Dedy Suryana selaku pimpinan Yamaha Surya Pratama Muara Teweh mengaku kagum atas sportifitas para pelajar. Sejak tournament ini dibuka hingga ditutup saat ini, mereka berlaku sportif dan tetap menjaga kedamaian dan persaudaraan antar sesama pelajar.
“Alhamdulillah Fazio Cup 2024 ini berjalan lancar, tidak ada insiden apapun. Kegiatan ini harus terus berlanjut, insya Allah tahun depan akan kita adakan Fazio Cup 2025, dan harapannya diikuti oleh banyak sekolah,” harap Dedy Suryana yang juga Ketua KONI Barito Utara ini.
Pecinta Sepak Bola sekaligus Lurah Lanjas Muara Teweh, Romiadi Bachrul, yang senantiasa memantau turnamen ini mengaku benar-benar bahagia melihat antusiasme para atlet dan supporter dipertandingan ini. Ia juga mengaku menaruh penghargaan yang tinggi kepada Panitia kegiatan, Yamaha Surya Pratama Muara Teweh, yang berhasil menghimpun para pelajar dalam kompetisi ini.
“Dari Kelurahan sebagai wilayah tempat berlangsungnya turnamen ini, kami sangat mendukung event seperti ini, ijin tempat dan support selalu kami dukung penuh untuk suksesnya acara ini,” sebut Romiadi.
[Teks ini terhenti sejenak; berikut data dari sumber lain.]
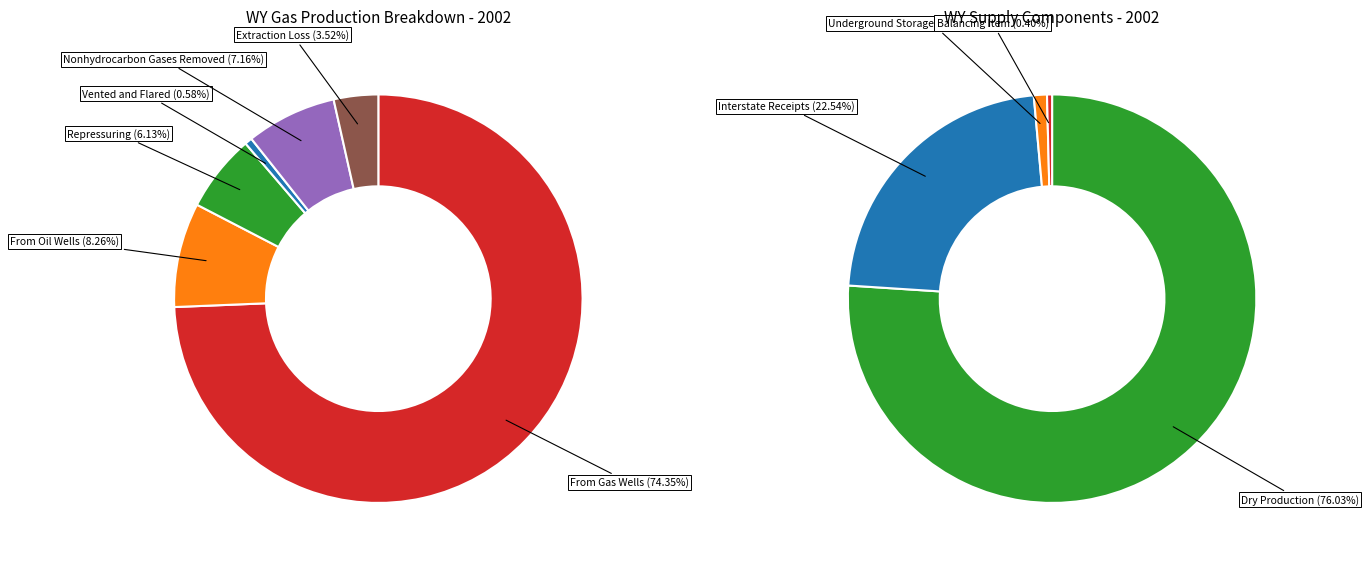

Which slice is the largest?

From Gas Wells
Turnamen ini juga disaksikan oleh pejabat dan tokoh penting Barito Utara, dari unsur Forkopimda, anggota DPRD sekaligus tokoh olah raga dan tokoh mayarakat Barut, Patih Herman AB, Kepala Dinas Damkar, Kepala Pengadilan Agama, Ketua Askab Barito Utara dan tokoh terkemuka lainnya.